The Wolf’s Oath

Capítulo Dos

Desde algún lugar en la costa sajona, al anochecer

No rezó. No cuando ella lo encontró, ni cuando lo arrastraron como un animal entre risas y sangre seca.

¿Para qué? Dios no escucha a los hombres que han matado en su nombre.

Eadric había enterrado a su verdadero yo años atrás, junto con su espada y el nombre que sus enemigos temían. Tomó la túnica negra por necesidad, no por fe. Y sin embargo, había algo reconfortante en el silencio del monasterio… hasta que los cuernos de guerra sonaron y el fuego le devolvió el olor familiar de la guerra.

Y entonces apareció ella.

Ragnhildr.

Su rostro no era hermoso, no en el sentido que los poetas cantan. Pero su presencia llenaba el aire como el trueno antes de una tormenta. No lo mató. Y eso, Eadric lo sabía bien, era peor que morir. Porque ahora estaba en deuda. Porque ahora sentía.

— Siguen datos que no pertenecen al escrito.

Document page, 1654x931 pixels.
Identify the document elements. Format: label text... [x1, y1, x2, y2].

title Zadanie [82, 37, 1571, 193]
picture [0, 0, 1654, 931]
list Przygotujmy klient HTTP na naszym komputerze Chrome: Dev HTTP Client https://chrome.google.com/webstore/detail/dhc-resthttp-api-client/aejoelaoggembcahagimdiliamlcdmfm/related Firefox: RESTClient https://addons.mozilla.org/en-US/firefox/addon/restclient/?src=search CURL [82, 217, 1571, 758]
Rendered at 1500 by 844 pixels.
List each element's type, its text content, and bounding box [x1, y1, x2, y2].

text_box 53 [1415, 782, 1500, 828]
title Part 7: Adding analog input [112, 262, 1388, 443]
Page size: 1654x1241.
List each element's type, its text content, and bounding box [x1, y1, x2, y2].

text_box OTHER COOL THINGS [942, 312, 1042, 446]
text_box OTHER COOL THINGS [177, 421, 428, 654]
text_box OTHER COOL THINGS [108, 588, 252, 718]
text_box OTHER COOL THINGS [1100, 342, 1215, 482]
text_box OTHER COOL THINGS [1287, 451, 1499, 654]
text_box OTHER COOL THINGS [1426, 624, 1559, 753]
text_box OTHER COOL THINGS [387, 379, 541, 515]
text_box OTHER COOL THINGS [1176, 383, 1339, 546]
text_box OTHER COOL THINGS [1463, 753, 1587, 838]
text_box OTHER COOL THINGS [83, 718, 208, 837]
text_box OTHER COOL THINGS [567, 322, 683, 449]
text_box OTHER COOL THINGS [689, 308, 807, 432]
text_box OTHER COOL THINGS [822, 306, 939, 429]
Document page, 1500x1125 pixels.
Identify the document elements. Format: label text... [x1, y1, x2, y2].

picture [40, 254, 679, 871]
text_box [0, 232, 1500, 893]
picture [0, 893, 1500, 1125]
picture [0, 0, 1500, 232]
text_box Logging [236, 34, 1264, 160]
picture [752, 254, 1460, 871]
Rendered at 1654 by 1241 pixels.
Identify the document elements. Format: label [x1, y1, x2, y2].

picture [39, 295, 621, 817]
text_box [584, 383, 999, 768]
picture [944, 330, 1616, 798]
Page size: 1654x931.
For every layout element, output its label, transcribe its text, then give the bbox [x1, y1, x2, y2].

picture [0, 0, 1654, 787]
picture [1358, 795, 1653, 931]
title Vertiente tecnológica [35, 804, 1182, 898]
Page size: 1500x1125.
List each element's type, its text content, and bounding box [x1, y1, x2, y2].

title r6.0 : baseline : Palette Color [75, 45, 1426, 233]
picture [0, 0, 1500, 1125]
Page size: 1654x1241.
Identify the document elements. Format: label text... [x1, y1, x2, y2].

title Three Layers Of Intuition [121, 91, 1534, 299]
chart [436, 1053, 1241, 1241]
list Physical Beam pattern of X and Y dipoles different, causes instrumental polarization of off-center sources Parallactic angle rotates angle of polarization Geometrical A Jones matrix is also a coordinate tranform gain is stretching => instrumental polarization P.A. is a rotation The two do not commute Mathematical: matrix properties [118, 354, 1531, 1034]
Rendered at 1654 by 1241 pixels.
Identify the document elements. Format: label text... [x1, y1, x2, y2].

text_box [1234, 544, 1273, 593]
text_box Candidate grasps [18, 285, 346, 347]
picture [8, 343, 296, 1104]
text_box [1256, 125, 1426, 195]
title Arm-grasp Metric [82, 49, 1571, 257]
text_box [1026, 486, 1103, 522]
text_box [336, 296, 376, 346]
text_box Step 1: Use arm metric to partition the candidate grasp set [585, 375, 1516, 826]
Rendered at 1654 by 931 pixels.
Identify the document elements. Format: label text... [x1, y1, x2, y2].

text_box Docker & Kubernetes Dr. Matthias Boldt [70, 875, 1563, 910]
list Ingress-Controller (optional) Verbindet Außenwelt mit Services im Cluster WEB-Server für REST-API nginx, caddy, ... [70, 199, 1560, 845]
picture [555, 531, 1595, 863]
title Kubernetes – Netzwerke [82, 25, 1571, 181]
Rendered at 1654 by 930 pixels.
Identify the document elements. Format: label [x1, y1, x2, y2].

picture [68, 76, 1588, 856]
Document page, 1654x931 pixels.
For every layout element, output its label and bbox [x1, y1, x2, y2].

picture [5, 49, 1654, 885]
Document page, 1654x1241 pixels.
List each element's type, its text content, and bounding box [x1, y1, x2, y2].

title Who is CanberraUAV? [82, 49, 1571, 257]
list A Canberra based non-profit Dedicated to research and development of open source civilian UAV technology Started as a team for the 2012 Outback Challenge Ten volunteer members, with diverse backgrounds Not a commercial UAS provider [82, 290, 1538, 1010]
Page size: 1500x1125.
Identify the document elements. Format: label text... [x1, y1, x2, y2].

En las noches siguientes, mientras lo obligaban a dormir sobre paja húmeda, con las manos atadas y el cuerpo golpeado por el vaivén de la marcha vikinga, él la observaba. Desde la oscuridad. Desde el miedo. Desde algo más profundo, más maldito.

Recordaba la forma en que bajó el hacha. Como si el gesto le doliera. Como si dentro de ella quedara una grieta que no cerraba.

¿Por qué no lo había matado? ¿Por qué no lo había dejado entre los cuervos y las cenizas?

Y lo peor de todo, lo que más le hervía en el pecho, era la pregunta que le ardía desde entonces:

—¿Y por qué, demonios, me importa tanto?